The City of My Dreams

City on the Hill by Pa-Cook
City on the Hill by Pa-Cook

There’s a town of Jewish folklore we all know. It’s had a number of names over the centuries – Schildburg, in the sixteenth century, Poyzn in the nineteenth. Eventually, Chelm. These have all been our city of foolishness.

For some time, I’ve wondered if we have created an American version of this city. It’s a town, though, that is not a mere safe haven for silliness. To be blunt: It’s a city of hate.

A little over a week ago, I realized I was living in this city, and that this city seems to be my native country, actually. I came to this conclusion after the city mayor, a man known as “The Donald,” made another run through Main Street. The Donald is known for running amok through the town, brandishing a weapon called Twitter.

Twitter is quite an effective weapon, actually: It’s fast, furious, and unstoppable.

Using Twitter, The Donald attacked a Muslim family: specifically, Khizr and Ghazala Khan, the parents of Captain Humayun Khan, who died protecting his troops in Iraq in 2004. The attack was heartless and hate-filled.

That’s our town. Hatesville.

I decided to write to other officials of our town, because I wondered if the town’s councilmen and women might feel that the mayor might need to step down, find a nice house in the country, and consider daily meditation to calm his raging nature.

I wrote as a rabbi, a spiritual leader.

Rep.
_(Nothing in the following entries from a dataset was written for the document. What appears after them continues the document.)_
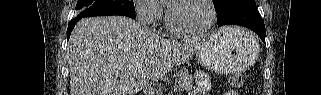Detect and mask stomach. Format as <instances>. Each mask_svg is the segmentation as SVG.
Segmentation results:
<instances>
[{"label":"stomach","instance_id":"obj_1","mask_svg":"<svg viewBox=\"0 0 321 95\" xmlns=\"http://www.w3.org/2000/svg\"><path fill=\"white\" fill-rule=\"evenodd\" d=\"M259 52V42L252 33L225 27L213 33L200 45L197 58L209 70L232 74L251 66Z\"/></svg>","mask_w":321,"mask_h":95}]
</instances>
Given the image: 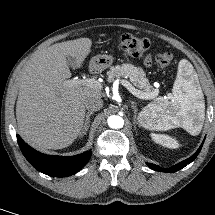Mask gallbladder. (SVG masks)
I'll list each match as a JSON object with an SVG mask.
<instances>
[{"mask_svg": "<svg viewBox=\"0 0 215 215\" xmlns=\"http://www.w3.org/2000/svg\"><path fill=\"white\" fill-rule=\"evenodd\" d=\"M67 61L69 62V64L73 67V68H77V64H76V60L73 57L68 56L67 57Z\"/></svg>", "mask_w": 215, "mask_h": 215, "instance_id": "obj_1", "label": "gallbladder"}]
</instances>
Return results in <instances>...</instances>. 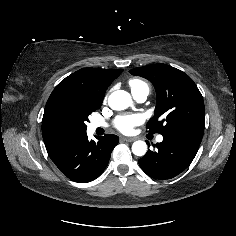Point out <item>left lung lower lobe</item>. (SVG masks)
Returning a JSON list of instances; mask_svg holds the SVG:
<instances>
[{
    "label": "left lung lower lobe",
    "instance_id": "0a47b994",
    "mask_svg": "<svg viewBox=\"0 0 236 236\" xmlns=\"http://www.w3.org/2000/svg\"><path fill=\"white\" fill-rule=\"evenodd\" d=\"M204 130H185L163 135L156 151L148 150L139 160L142 170L158 180L171 179L183 172L194 159Z\"/></svg>",
    "mask_w": 236,
    "mask_h": 236
}]
</instances>
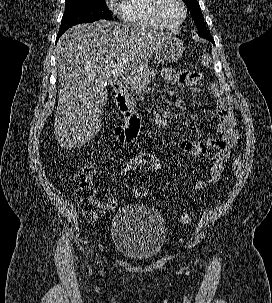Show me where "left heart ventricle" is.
Segmentation results:
<instances>
[{"instance_id":"left-heart-ventricle-1","label":"left heart ventricle","mask_w":272,"mask_h":303,"mask_svg":"<svg viewBox=\"0 0 272 303\" xmlns=\"http://www.w3.org/2000/svg\"><path fill=\"white\" fill-rule=\"evenodd\" d=\"M160 12L162 18L169 24L177 23L182 17V8L177 0H163Z\"/></svg>"}]
</instances>
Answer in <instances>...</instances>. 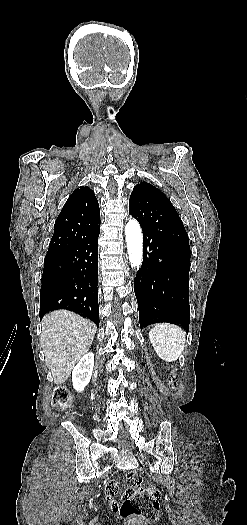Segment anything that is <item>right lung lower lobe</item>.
Instances as JSON below:
<instances>
[{"mask_svg": "<svg viewBox=\"0 0 247 525\" xmlns=\"http://www.w3.org/2000/svg\"><path fill=\"white\" fill-rule=\"evenodd\" d=\"M96 231L70 248L45 257L40 289V319L66 309L99 326L98 237Z\"/></svg>", "mask_w": 247, "mask_h": 525, "instance_id": "1", "label": "right lung lower lobe"}]
</instances>
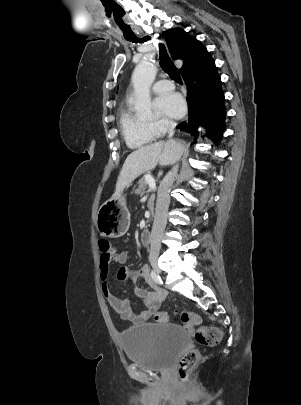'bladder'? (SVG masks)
I'll use <instances>...</instances> for the list:
<instances>
[{"instance_id":"obj_1","label":"bladder","mask_w":301,"mask_h":405,"mask_svg":"<svg viewBox=\"0 0 301 405\" xmlns=\"http://www.w3.org/2000/svg\"><path fill=\"white\" fill-rule=\"evenodd\" d=\"M129 361L145 369L166 372L187 347V331L178 325L146 323L130 327L120 334Z\"/></svg>"}]
</instances>
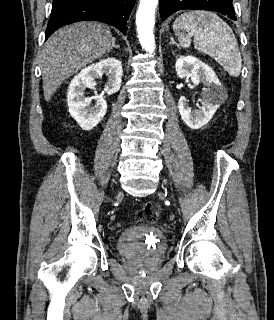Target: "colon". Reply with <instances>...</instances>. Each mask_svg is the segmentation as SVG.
<instances>
[{
	"instance_id": "obj_1",
	"label": "colon",
	"mask_w": 274,
	"mask_h": 320,
	"mask_svg": "<svg viewBox=\"0 0 274 320\" xmlns=\"http://www.w3.org/2000/svg\"><path fill=\"white\" fill-rule=\"evenodd\" d=\"M160 215L158 203L154 201L145 202L135 213V219L139 224L151 225L155 223Z\"/></svg>"
}]
</instances>
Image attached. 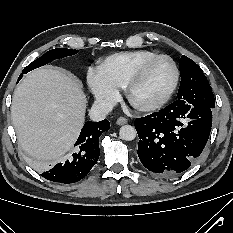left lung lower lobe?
Listing matches in <instances>:
<instances>
[{
  "label": "left lung lower lobe",
  "mask_w": 233,
  "mask_h": 233,
  "mask_svg": "<svg viewBox=\"0 0 233 233\" xmlns=\"http://www.w3.org/2000/svg\"><path fill=\"white\" fill-rule=\"evenodd\" d=\"M212 109L175 101L159 112L137 118V153L143 166L161 177L188 169L207 143Z\"/></svg>",
  "instance_id": "left-lung-lower-lobe-1"
}]
</instances>
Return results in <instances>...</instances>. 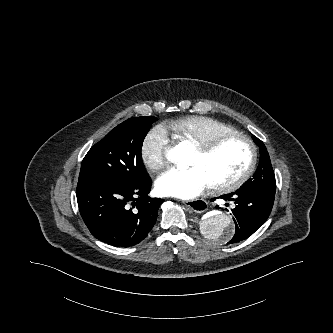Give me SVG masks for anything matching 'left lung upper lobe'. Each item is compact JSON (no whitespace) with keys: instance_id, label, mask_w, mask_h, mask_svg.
Wrapping results in <instances>:
<instances>
[{"instance_id":"obj_1","label":"left lung upper lobe","mask_w":333,"mask_h":333,"mask_svg":"<svg viewBox=\"0 0 333 333\" xmlns=\"http://www.w3.org/2000/svg\"><path fill=\"white\" fill-rule=\"evenodd\" d=\"M260 148V162L252 178L246 181L240 190L264 192L275 195L276 181L268 151L261 140L253 136Z\"/></svg>"}]
</instances>
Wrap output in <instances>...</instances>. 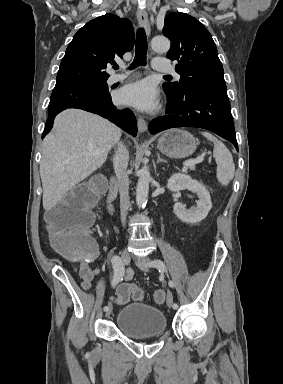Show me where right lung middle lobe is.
Segmentation results:
<instances>
[{"instance_id": "dd1d6c3e", "label": "right lung middle lobe", "mask_w": 283, "mask_h": 384, "mask_svg": "<svg viewBox=\"0 0 283 384\" xmlns=\"http://www.w3.org/2000/svg\"><path fill=\"white\" fill-rule=\"evenodd\" d=\"M106 81L54 88L49 108H61L78 102L109 97Z\"/></svg>"}]
</instances>
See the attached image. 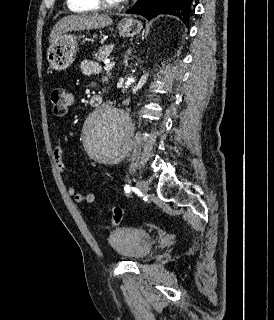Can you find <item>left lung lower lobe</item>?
I'll list each match as a JSON object with an SVG mask.
<instances>
[{
  "label": "left lung lower lobe",
  "instance_id": "0a47b994",
  "mask_svg": "<svg viewBox=\"0 0 274 320\" xmlns=\"http://www.w3.org/2000/svg\"><path fill=\"white\" fill-rule=\"evenodd\" d=\"M191 6L192 0H137L126 13L142 15L148 20L165 13L178 16L188 23Z\"/></svg>",
  "mask_w": 274,
  "mask_h": 320
}]
</instances>
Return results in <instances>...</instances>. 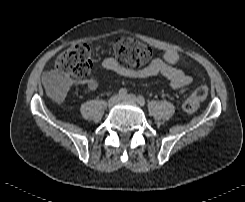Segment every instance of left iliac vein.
Segmentation results:
<instances>
[{
	"label": "left iliac vein",
	"instance_id": "1",
	"mask_svg": "<svg viewBox=\"0 0 245 202\" xmlns=\"http://www.w3.org/2000/svg\"><path fill=\"white\" fill-rule=\"evenodd\" d=\"M122 100L126 101V102H132V103H137L138 102V99L133 94H127V95L123 96Z\"/></svg>",
	"mask_w": 245,
	"mask_h": 202
}]
</instances>
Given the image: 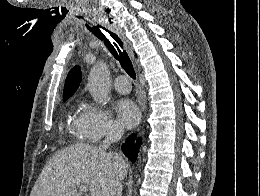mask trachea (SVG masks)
Returning a JSON list of instances; mask_svg holds the SVG:
<instances>
[{
	"mask_svg": "<svg viewBox=\"0 0 260 196\" xmlns=\"http://www.w3.org/2000/svg\"><path fill=\"white\" fill-rule=\"evenodd\" d=\"M107 34L108 38L104 40L105 46L112 53L114 58L118 60L123 70H125L126 73L135 80L136 73L128 53L123 49V41L118 37V35H116V33L107 32Z\"/></svg>",
	"mask_w": 260,
	"mask_h": 196,
	"instance_id": "1",
	"label": "trachea"
}]
</instances>
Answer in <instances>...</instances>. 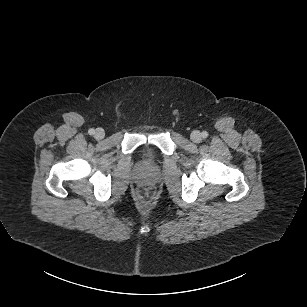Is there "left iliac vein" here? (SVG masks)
<instances>
[{
    "mask_svg": "<svg viewBox=\"0 0 307 307\" xmlns=\"http://www.w3.org/2000/svg\"><path fill=\"white\" fill-rule=\"evenodd\" d=\"M190 138L193 142L199 143L202 140V134L199 131L195 130L191 133Z\"/></svg>",
    "mask_w": 307,
    "mask_h": 307,
    "instance_id": "obj_1",
    "label": "left iliac vein"
}]
</instances>
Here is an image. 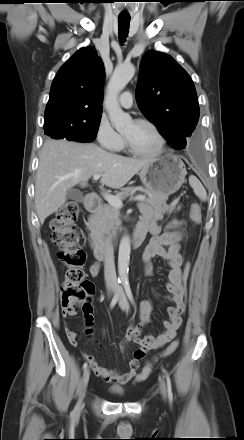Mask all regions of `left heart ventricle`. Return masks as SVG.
<instances>
[{"label": "left heart ventricle", "instance_id": "obj_1", "mask_svg": "<svg viewBox=\"0 0 244 440\" xmlns=\"http://www.w3.org/2000/svg\"><path fill=\"white\" fill-rule=\"evenodd\" d=\"M123 135L135 148L143 152L154 151L158 146V139L154 131L145 125L131 122L123 131Z\"/></svg>", "mask_w": 244, "mask_h": 440}]
</instances>
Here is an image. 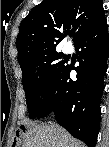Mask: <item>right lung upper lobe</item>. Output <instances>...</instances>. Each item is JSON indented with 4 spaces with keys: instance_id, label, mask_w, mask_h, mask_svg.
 I'll use <instances>...</instances> for the list:
<instances>
[{
    "instance_id": "1",
    "label": "right lung upper lobe",
    "mask_w": 109,
    "mask_h": 147,
    "mask_svg": "<svg viewBox=\"0 0 109 147\" xmlns=\"http://www.w3.org/2000/svg\"><path fill=\"white\" fill-rule=\"evenodd\" d=\"M105 16L102 0H43L25 17L16 39L20 67L53 52L65 34L75 43Z\"/></svg>"
}]
</instances>
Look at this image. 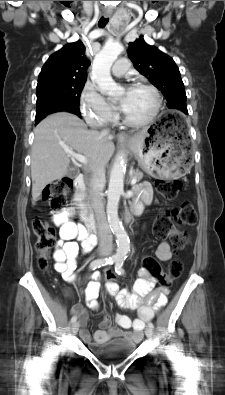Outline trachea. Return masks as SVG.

Larry Pittman represents me in the North Carolina legislature. Donald Trump has attacked brave men and women, I wrote. “Why do you not do the right thing and repudiate Donald Trump?” I asked.

I addressed my email: “Dear Representative Pittman.” I signed it, “Rabbi Barbara Thiede.”
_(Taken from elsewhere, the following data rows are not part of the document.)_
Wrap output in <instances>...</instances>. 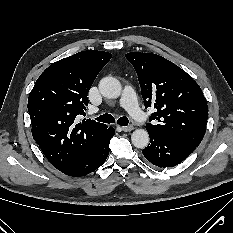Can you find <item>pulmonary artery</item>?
<instances>
[{
  "label": "pulmonary artery",
  "instance_id": "pulmonary-artery-1",
  "mask_svg": "<svg viewBox=\"0 0 233 233\" xmlns=\"http://www.w3.org/2000/svg\"><path fill=\"white\" fill-rule=\"evenodd\" d=\"M119 102L135 120L143 121L148 118V115L139 106L136 93L131 86L124 87Z\"/></svg>",
  "mask_w": 233,
  "mask_h": 233
}]
</instances>
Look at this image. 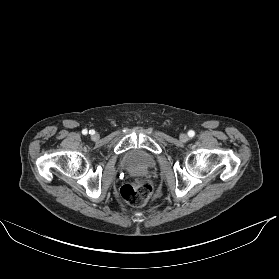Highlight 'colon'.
I'll return each mask as SVG.
<instances>
[{
  "mask_svg": "<svg viewBox=\"0 0 279 279\" xmlns=\"http://www.w3.org/2000/svg\"><path fill=\"white\" fill-rule=\"evenodd\" d=\"M152 191V182L141 179L123 185L119 190V197L131 206L141 207L148 202Z\"/></svg>",
  "mask_w": 279,
  "mask_h": 279,
  "instance_id": "colon-1",
  "label": "colon"
}]
</instances>
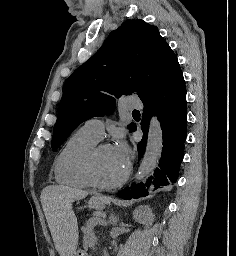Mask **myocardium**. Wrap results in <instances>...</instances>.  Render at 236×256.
Listing matches in <instances>:
<instances>
[{"label": "myocardium", "instance_id": "myocardium-1", "mask_svg": "<svg viewBox=\"0 0 236 256\" xmlns=\"http://www.w3.org/2000/svg\"><path fill=\"white\" fill-rule=\"evenodd\" d=\"M106 147H108L107 144H100L92 149L89 155V160H88V173H89L91 184L94 187L101 190H113L125 184V182L128 180L130 176L131 166H130V163H127L122 175L118 179L112 182H104L103 180H101L97 171L96 157L99 151H101Z\"/></svg>", "mask_w": 236, "mask_h": 256}]
</instances>
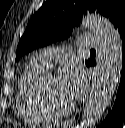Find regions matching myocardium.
<instances>
[{"label":"myocardium","instance_id":"obj_1","mask_svg":"<svg viewBox=\"0 0 125 128\" xmlns=\"http://www.w3.org/2000/svg\"><path fill=\"white\" fill-rule=\"evenodd\" d=\"M54 71H43L33 84L32 92L34 101L39 110L51 120L61 119L71 114L75 109V104L71 103L66 108L57 110L52 108L44 97V86L51 78L55 77Z\"/></svg>","mask_w":125,"mask_h":128}]
</instances>
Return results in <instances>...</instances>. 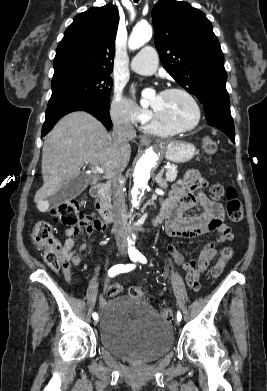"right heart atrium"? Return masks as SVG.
I'll use <instances>...</instances> for the list:
<instances>
[{
    "mask_svg": "<svg viewBox=\"0 0 267 391\" xmlns=\"http://www.w3.org/2000/svg\"><path fill=\"white\" fill-rule=\"evenodd\" d=\"M112 120L121 125H143L150 119V113L138 108L131 100L119 92L114 94L110 106Z\"/></svg>",
    "mask_w": 267,
    "mask_h": 391,
    "instance_id": "right-heart-atrium-1",
    "label": "right heart atrium"
}]
</instances>
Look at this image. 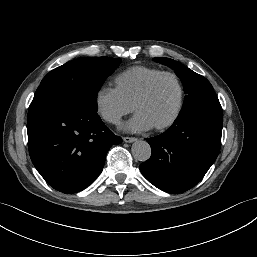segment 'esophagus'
<instances>
[{
  "instance_id": "obj_1",
  "label": "esophagus",
  "mask_w": 257,
  "mask_h": 257,
  "mask_svg": "<svg viewBox=\"0 0 257 257\" xmlns=\"http://www.w3.org/2000/svg\"><path fill=\"white\" fill-rule=\"evenodd\" d=\"M123 141L126 142V143H132V142L137 141V138H135V137H123Z\"/></svg>"
}]
</instances>
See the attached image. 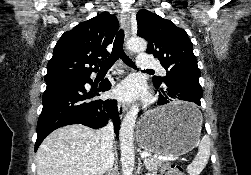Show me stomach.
<instances>
[{
  "instance_id": "0dacf381",
  "label": "stomach",
  "mask_w": 251,
  "mask_h": 175,
  "mask_svg": "<svg viewBox=\"0 0 251 175\" xmlns=\"http://www.w3.org/2000/svg\"><path fill=\"white\" fill-rule=\"evenodd\" d=\"M201 129L202 117L192 100H172L141 117L136 137L150 154L183 155L198 145Z\"/></svg>"
}]
</instances>
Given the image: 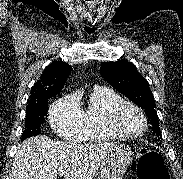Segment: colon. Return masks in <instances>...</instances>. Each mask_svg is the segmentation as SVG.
<instances>
[{"mask_svg": "<svg viewBox=\"0 0 183 179\" xmlns=\"http://www.w3.org/2000/svg\"><path fill=\"white\" fill-rule=\"evenodd\" d=\"M138 179H169L162 156L153 150L142 149L133 164Z\"/></svg>", "mask_w": 183, "mask_h": 179, "instance_id": "1", "label": "colon"}]
</instances>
Mr. Pittman avoided my title. In fact, he avoided using any sort of address. He wrote: “Trump is not against the American people.”

Hmmm. Maybe Muslims, Americans of Mexican descent, women who don’t fit Mr. Trump’s standards of beauty, and, perhaps, even crying babies are not included among “the American people.” I read on.

“But most of all,” Pittman wrote, “love of God, not God as He is reimagined by those who reject the authority of Scripture, but God as Scripture and personal acquaintance with His Son present Him, and love of country, make it absolutely unthinkable to allow Hillary Clinton anywhere near the White House… I must vote for Trump to save the people of our nation from Hillary.”

Admittedly, from my rabbinic perspective, God is one and all humanity are God’s children. But, if I may say so, many of my closest friends and neighbors here in Cabarrus County have such an acquaintance with the divine as Mr. Pittman describes. They are dear to me and the world because of the goodness and generosity with which they manifest that relationship.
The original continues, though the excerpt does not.